Monday 21 July 2014

The Holly Blue, Celastrina argiolus


The Holly Blue, Celastrina argiolus ssp. britanna, is a small butterfly often overlooked, but that can be found regularly in most gardens and woodland areas of Hadlow Parish, usually seen singly as fleeting glimpses as it passes through, searching shrubs and trees for suitable habitat. Related to all the other "Blues", it is however the only Blue with a caterpillar that feeds on shrubs, rather than grasses, and so tends to fly rather higher than most of the others. A small blue(-ish) butterfly with very pale blue specked undersides, flying mainly above waist height, almost always turns out to be a Holly Blue. The eggs are laid next to the flower buds of mainly Holly in the late spring, and then later in the year, Ivy, and the caterpillar feeds mainly on the developing fruit that follow.


Description

The butterflies are roughly an inch, or only a little more, across, and as they fly past you get flashes of mid-blue from the upper surfaces of the wings, alternating with pale grey-blue from the lower surfaces, giving you an overall impression of a light blue butterfly. As you track the blue flashing across your garden the butterfly is fairly easy to follow despite its erratic flight patterns - but if the butterfly settles you may lose sight of it altogether as the mid-blue vanishes, and the pale grey of the underside of the wings is all that is left. You then have to look for a butterfly that hardly looks blue at all, and it is often impossible to pick up again until you startle it into flight.

In flight they may easily be mistaken for Common Blues at all times of year, and I am so often doing this, that I am more often initially mis-identifying than correctly identifying! However the only time you are likely to get close enough to photograph them is when they are at rest, when they look nothing like the Common Blue, as seen below!


In the photo above, the butterfly is nectaring from a Clematis vitis-alba flower, Old Man's Beard. It is relatively unusual for these butterflies to feed from any flowers, although the UK Butterflies website mentions flower feeding from quite a wide range of various bushes and herbaceous plants. 

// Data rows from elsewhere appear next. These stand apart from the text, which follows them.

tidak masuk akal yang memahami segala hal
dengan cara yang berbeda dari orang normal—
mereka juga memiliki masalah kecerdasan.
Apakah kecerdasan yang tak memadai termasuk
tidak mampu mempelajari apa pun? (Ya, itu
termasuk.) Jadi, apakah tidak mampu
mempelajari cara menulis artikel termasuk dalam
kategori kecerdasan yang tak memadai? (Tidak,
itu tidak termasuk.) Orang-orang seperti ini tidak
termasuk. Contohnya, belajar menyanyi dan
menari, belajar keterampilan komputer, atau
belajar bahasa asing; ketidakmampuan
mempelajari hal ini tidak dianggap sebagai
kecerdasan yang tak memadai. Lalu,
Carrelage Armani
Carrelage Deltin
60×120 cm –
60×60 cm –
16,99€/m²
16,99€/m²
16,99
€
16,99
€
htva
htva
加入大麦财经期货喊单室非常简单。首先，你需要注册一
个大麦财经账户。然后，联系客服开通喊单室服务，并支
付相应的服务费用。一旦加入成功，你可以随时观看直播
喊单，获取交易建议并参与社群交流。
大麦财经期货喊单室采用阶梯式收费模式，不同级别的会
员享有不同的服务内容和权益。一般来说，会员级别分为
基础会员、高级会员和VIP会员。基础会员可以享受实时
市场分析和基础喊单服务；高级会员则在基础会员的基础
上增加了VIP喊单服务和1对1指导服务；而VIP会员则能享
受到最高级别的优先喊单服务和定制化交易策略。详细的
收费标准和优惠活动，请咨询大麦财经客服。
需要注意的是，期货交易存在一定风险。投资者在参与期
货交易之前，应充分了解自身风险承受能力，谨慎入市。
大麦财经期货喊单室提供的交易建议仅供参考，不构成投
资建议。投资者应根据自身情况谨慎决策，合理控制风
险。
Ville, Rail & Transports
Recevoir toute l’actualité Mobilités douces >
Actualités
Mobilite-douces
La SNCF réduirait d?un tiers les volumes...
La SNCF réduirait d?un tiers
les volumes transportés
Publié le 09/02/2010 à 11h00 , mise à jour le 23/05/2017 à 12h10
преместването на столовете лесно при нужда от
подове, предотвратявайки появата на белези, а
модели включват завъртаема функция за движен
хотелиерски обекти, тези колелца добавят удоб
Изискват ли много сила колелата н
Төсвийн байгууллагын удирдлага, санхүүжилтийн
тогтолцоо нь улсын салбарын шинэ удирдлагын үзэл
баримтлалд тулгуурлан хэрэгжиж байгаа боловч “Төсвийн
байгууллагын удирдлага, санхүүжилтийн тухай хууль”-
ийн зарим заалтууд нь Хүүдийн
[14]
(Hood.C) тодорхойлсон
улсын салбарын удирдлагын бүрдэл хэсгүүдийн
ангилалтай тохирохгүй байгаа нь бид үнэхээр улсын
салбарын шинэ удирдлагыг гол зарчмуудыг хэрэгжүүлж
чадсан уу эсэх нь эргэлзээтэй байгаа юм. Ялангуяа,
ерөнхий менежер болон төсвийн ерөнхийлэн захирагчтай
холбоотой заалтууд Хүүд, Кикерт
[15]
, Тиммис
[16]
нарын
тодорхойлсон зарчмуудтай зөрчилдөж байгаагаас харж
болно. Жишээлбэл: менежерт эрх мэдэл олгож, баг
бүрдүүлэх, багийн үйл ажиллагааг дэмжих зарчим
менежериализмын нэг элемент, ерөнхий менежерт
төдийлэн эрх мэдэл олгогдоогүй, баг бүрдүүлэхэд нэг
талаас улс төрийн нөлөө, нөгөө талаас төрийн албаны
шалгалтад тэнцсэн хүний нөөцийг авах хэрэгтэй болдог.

If the butterflies ever stop long enough to open their wings while at rest at all, which may happen in hot sunny conditions, females may be seen to have broad dark, more or less black, borders to the upper surface of their front wings, even more so in the summer brood, while males only have chequered edges to theirs.

The Holly Blue does come down to ground level from time to time, as seen in this photo from Queensdown Warren (16.05.2017) where this particular butterfly is exploring the chalk downland vegetation. This butterfly is well-marked, and is showing the pattern of spots on the underside of both wings very well. The chequering on the edge of the fore-wings is just visible.



Distribution

Found primarily in the southern half of the UK, the Holly Blue is common in Hadlow and the rest of Kent in many years. However populations do fluctuate massively due to parasitism by tiny wasps and in some years they may be in very small numbers generally, while at other times they seem almost to vanish from particular areas. I have seen them in Dene Park and other sections of woodland, along the larger hedgerows, and very regularly in my own garden, flitting across the back shrub border, particularly near to the dark and evergreen Viburnum tinus, which looks rather like Holly or Ivy foliage to me (and the Holly Blue?) - that same dark green and gloomy appearance,


Life cycle

The small white eggs are laid on the sides of the flower buds, on female plants of Holly in the spring and on Ivy plants in the summer. The butterfly is unique in the UK in using two different main caterpillar food plants sequentially over the year.

After the first caterpillar stage on Holly they pupate on or near the ground for 2 - 3 weeks and then the second generation, that will lay its eggs mainly on Ivy flowers appears, to fly through July and August.  After the second caterpillar stage on Ivy they change into chrysalises that overwinter (again on, or close to, the ground mainly I think) into the spring when the first generation of adults appears in late March flying to the end of May, laying their eggs on Holly again.


Oddities

Well, it is the only UK butterfly that switches from one caterpillar food plant from one season to another, and it is the only Blue that feeds off woody shrubs rather than herbaceous plants. Definitely unusual!


Predators and parasites

The parasitic wasp Listrodomus nycthemerus kills many caterpillars and can cause populations of the Holly Blue to fluctuate wildly year on year.